Salah satu pertimbangannya adalah memandang Fretilin sebagai berideologi komunis yang konon menimbulkan keprihatinan terhadap Indonesia yang seperti kita ketahui bahwa Soeharto anti komunis.
Dikhawatirkan kekuatan Fretilin akan tumbuh dan akan melahirkan negara komunis di perbatasan Indonesia.
Hingga akhirnya, pasukan militer Indonesia mampu menyelesaikan masalah tersebut pada 7 Desember 1975.
Namun, operasi militer ini justru memperparah konflik yang sedang berlangsung.
Berbagai upaya telah dilakukan untuk meredakan konflik tersebut, salah satunya dengan membawa masalah Timor Timur ke PBB usai bernegosiasi dengan Portugal.
Pada tanggal 5 Mei 1999, akhirnya dicapai kesepakatan antara Indonesia dan Portugal untuk mengadakan referendum di Timor Timur.

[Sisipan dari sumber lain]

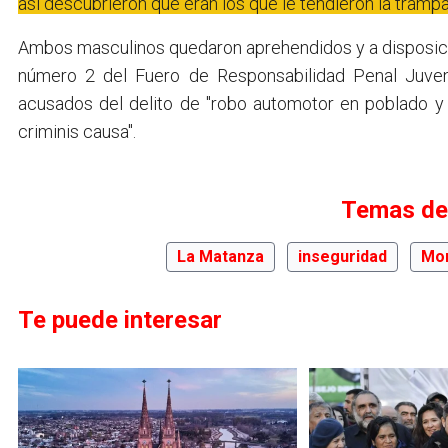
así descubrieron que eran los que le tendieron la trampa 
Ambos masculinos quedaron aprehendidos y a disposició
número 2 del Fuero de Responsabilidad Penal Juveni
acusados del delito de "robo automotor en poblado y
criminis causa".
Temas de
La Matanza
inseguridad
Mo
Te puede interesar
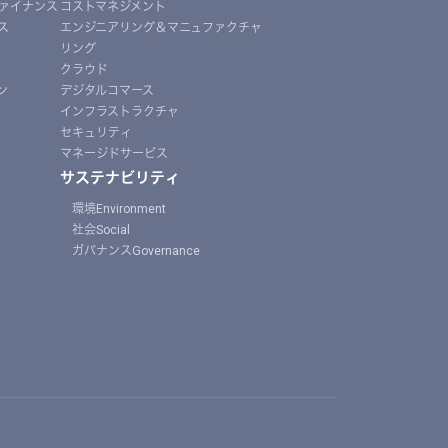
ァイナンス
コストマネジメント
ス
エンジニアリング＆マニュファクチャ
リング
クラウド
ン
デジタルコマース
インフラストラクチャ
セキュリティ
マネージドサービス
サステナビリティ
環境Environment
社会Social
ガバナンスGovernance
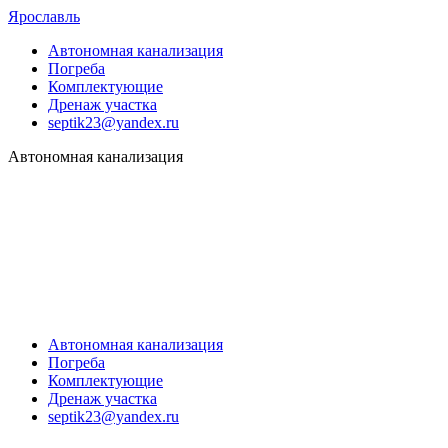
Ярославль
Автономная канализация
Погреба
Комплектующие
Дренаж участка
septik23@yandex.ru
Автономная канализация
Автономная канализация
Погреба
Комплектующие
Дренаж участка
septik23@yandex.ru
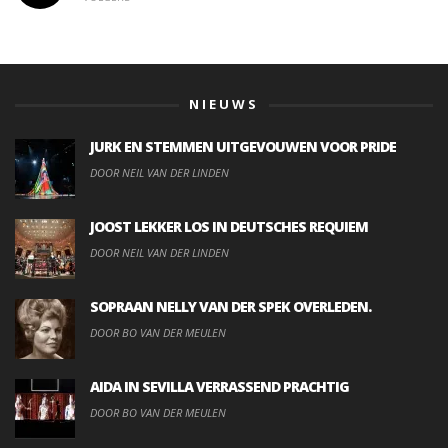
NIEUWS
JURK EN STEMMEN UITGEVOUWEN VOOR PRIDE
DOOR NEIL VAN DER LINDEN
JOOST LEKKER LOS IN DEUTSCHES REQUIEM
DOOR NEIL VAN DER LINDEN
SOPRAAN NELLY VAN DER SPEK OVERLEDEN.
DOOR BO VAN DER MEULEN
AIDA IN SEVILLA VERRASSEND PRACHTIG
DOOR BO VAN DER MEULEN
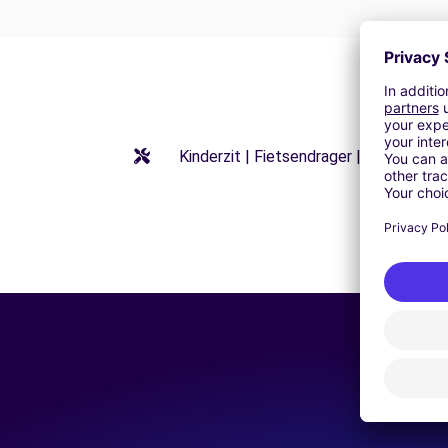
Kinderzit | Fietsendrager | Stoelverho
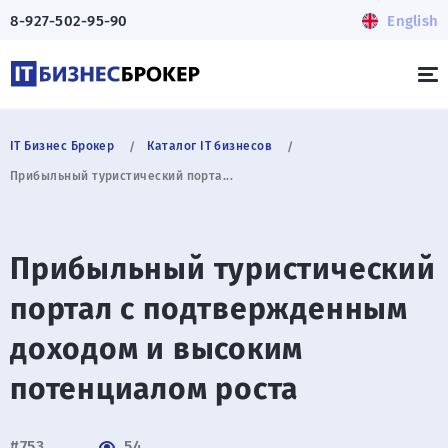
8-927-502-95-90
English
IT Бизнес Брокер
Каталог IT бизнесов
Прибыльный туристический порта...
Прибыльный туристический
портал с подтвержденным
доходом и высоким
потенциалом роста
#753
54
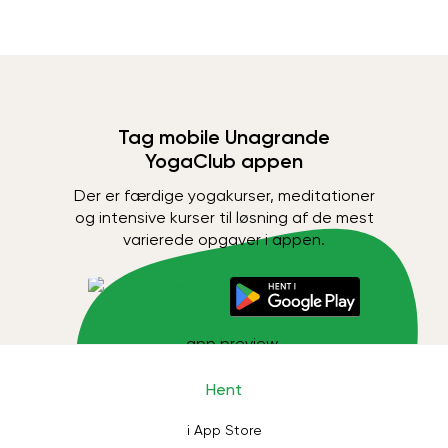
Tag mobile Unagrande
YogaClub appen
Der er færdige yogakurser, meditationer
og intensive kurser til løsning af de mest
varierede opgaver i appen.
Hent
i App Store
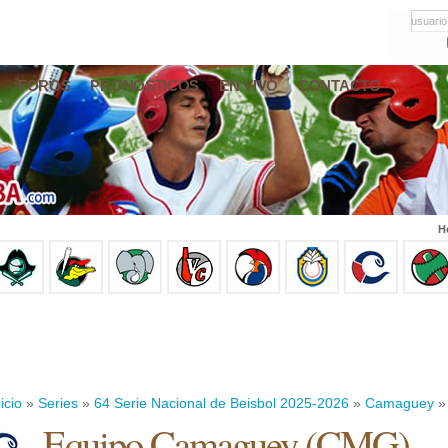
usuario
FOROS
PRONÓSTICOS
EN VIVO
CONTACTO
H
icio
»
Series
»
64 Serie Nacional de Beisbol 2025-2026
»
Camaguey
» 
Equipo Camaguey (CMG)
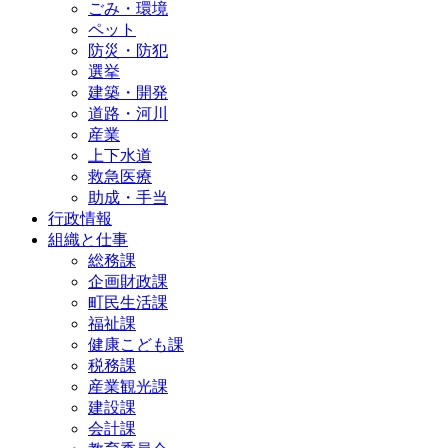
ごみ・環境
ペット
防災・防犯
選挙
建築・開発
道路・河川
産業
上下水道
救急医療
助成・手当
行政情報
組織と仕事
総務課
企画財政課
町民生活課
福祉課
健康こども課
税務課
産業観光課
建設課
会計課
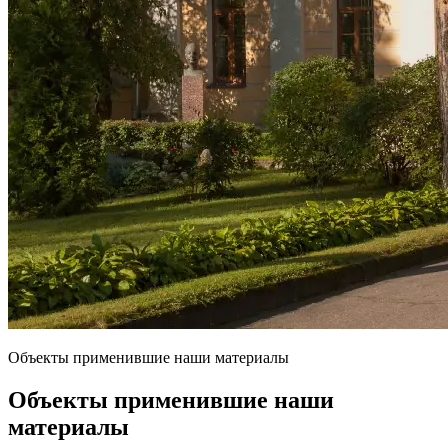
Объекты применившие наши материалы
Объекты применившие наши
материалы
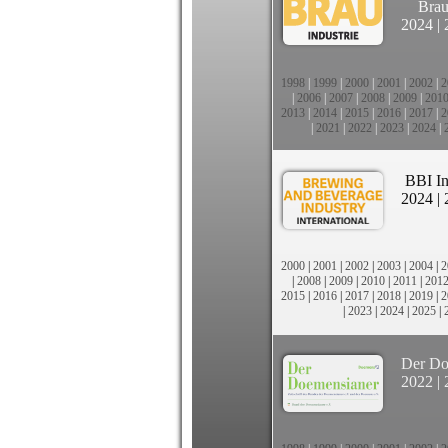
Brau
2024
|
1998
|
1999
|
2000
|
2001
|
2002
|
2
|
2006
|
2007
|
2008
|
2009
|
201
2013
|
2014
|
2015
|
2016
|
2017
|
2
|
2021
|
2022
|
2023
|
2024
|
BBI In
2024
|
2000
|
2001
|
2002
|
2003
|
2004
|
2
|
2008
|
2009
|
2010
|
2011
|
201
2015
|
2016
|
2017
|
2018
|
2019
|
2
|
2023
|
2024
|
2025
|
Der Do
2022
|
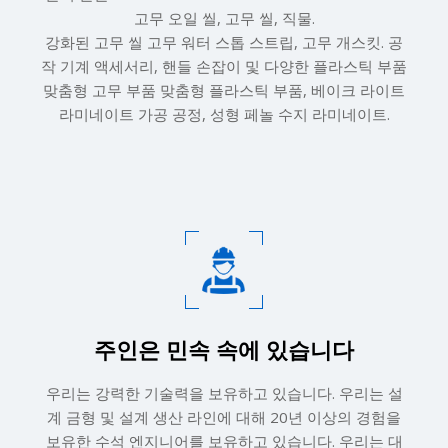
고무 오일 씰, 고무 씰, 직물.
강화된 고무 씰 고무 워터 스톱 스트립, 고무 개스킷. 공
작 기계 액세서리, 핸들 손잡이 및 다양한 플라스틱 부품
맞춤형 고무 부품 맞춤형 플라스틱 부품, 베이크 라이트
라미네이트 가공 공정, 성형 페놀 수지 라미네이트.​​​​​​​
주인은 민속 속에 있습니다​​​​​​​
우리는 강력한 기술력을 보유하고 있습니다. 우리는 설
계 금형 및 설계 생산 라인에 대해 20년 이상의 경험을
보유한 수석 엔지니어를 보유하고 있습니다. 우리는 대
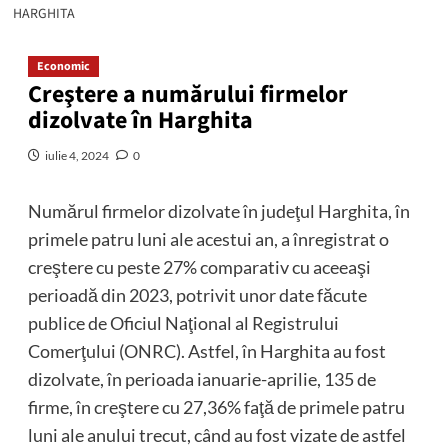
HARGHITA
Economic
Creştere a numărului firmelor
dizolvate în Harghita
iulie 4, 2024
0
Numărul firmelor dizolvate în judeţul Harghita, în
primele patru luni ale acestui an, a înregistrat o
creştere cu peste 27% comparativ cu aceeaşi
perioadă din 2023, potrivit unor date făcute
publice de Oficiul Naţional al Registrului
Comerţului (ONRC). Astfel, în Harghita au fost
dizolvate, în perioada ianuarie-aprilie, 135 de
firme, în creştere cu 27,36% faţă de primele patru
luni ale anului trecut, când au fost vizate de astfel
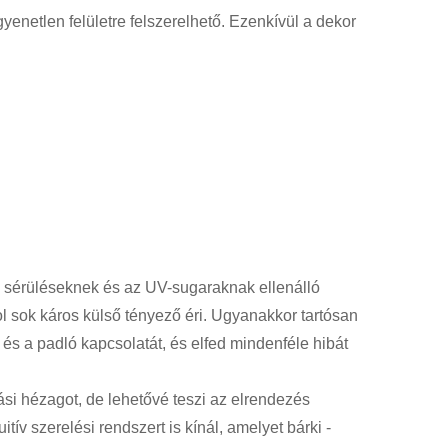
gyenetlen felületre felszerelhető. Ezenkívül a dekor
sérüléseknek és az UV-sugaraknak ellenálló
l sok káros külső tényező éri. Ugyanakkor tartósan
l és a padló kapcsolatát, és elfed mindenféle hibát
si hézagot, de lehetővé teszi az elrendezés
tív szerelési rendszert is kínál, amelyet bárki -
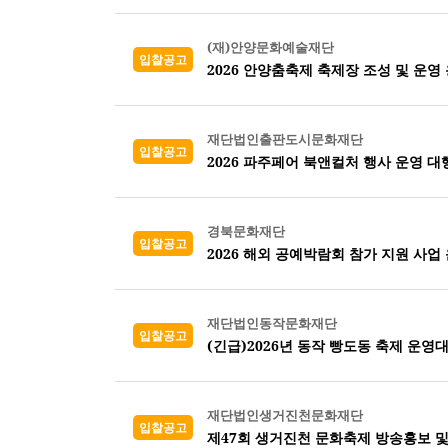
(재)안양문화예술재단
입찰공고
2026 안양춤축제 축제장 조성 및 운영
재단법인출판도시문화재단
입찰공고
2026 파주페어 북앤컬처 행사 운영 대
경북문화재단
입찰공고
2026 해외 공예박람회 참가 지원 사업 
재단법인동작문화재단
입찰공고
(긴급)2026년 동작 빵도동 축제 운영
재단법인생거진천문화재단
입찰공고
제47회 생거진천 문화축제 방송홍보 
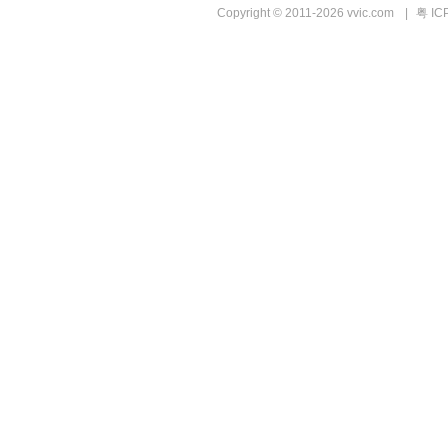
Copyright © 2011-2026 vvic.com
|
粤 IC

Perjanjian tersebut kemudian dikenal sebagai Perjanjian New York.
Selain itu, PBB juga membentuk United Nations Mission in East Timor (UNAMET) untuk mengawal kesepakatan antara Indonesia dan Portugal dalam proses menuju referendum Timor Timur.
Referendum dilaksanakan pada tanggal 30 Agustus 1999 dan dilakukan dengan dua pilihan, yaitu menerima otonomi khusus bagi Timor Timur di dalam wilayah Republik Indonesia atau menolaknya.
Hasilnya, 344.580 orang atau 78,5 persen dari total penduduk Timor Timur memilih menolak otonomi khusus Republik Indonesia.
Kemudian pada bulan Oktober 1999 Timor Leste resmi memisahkan diri dari Republik Indonesia.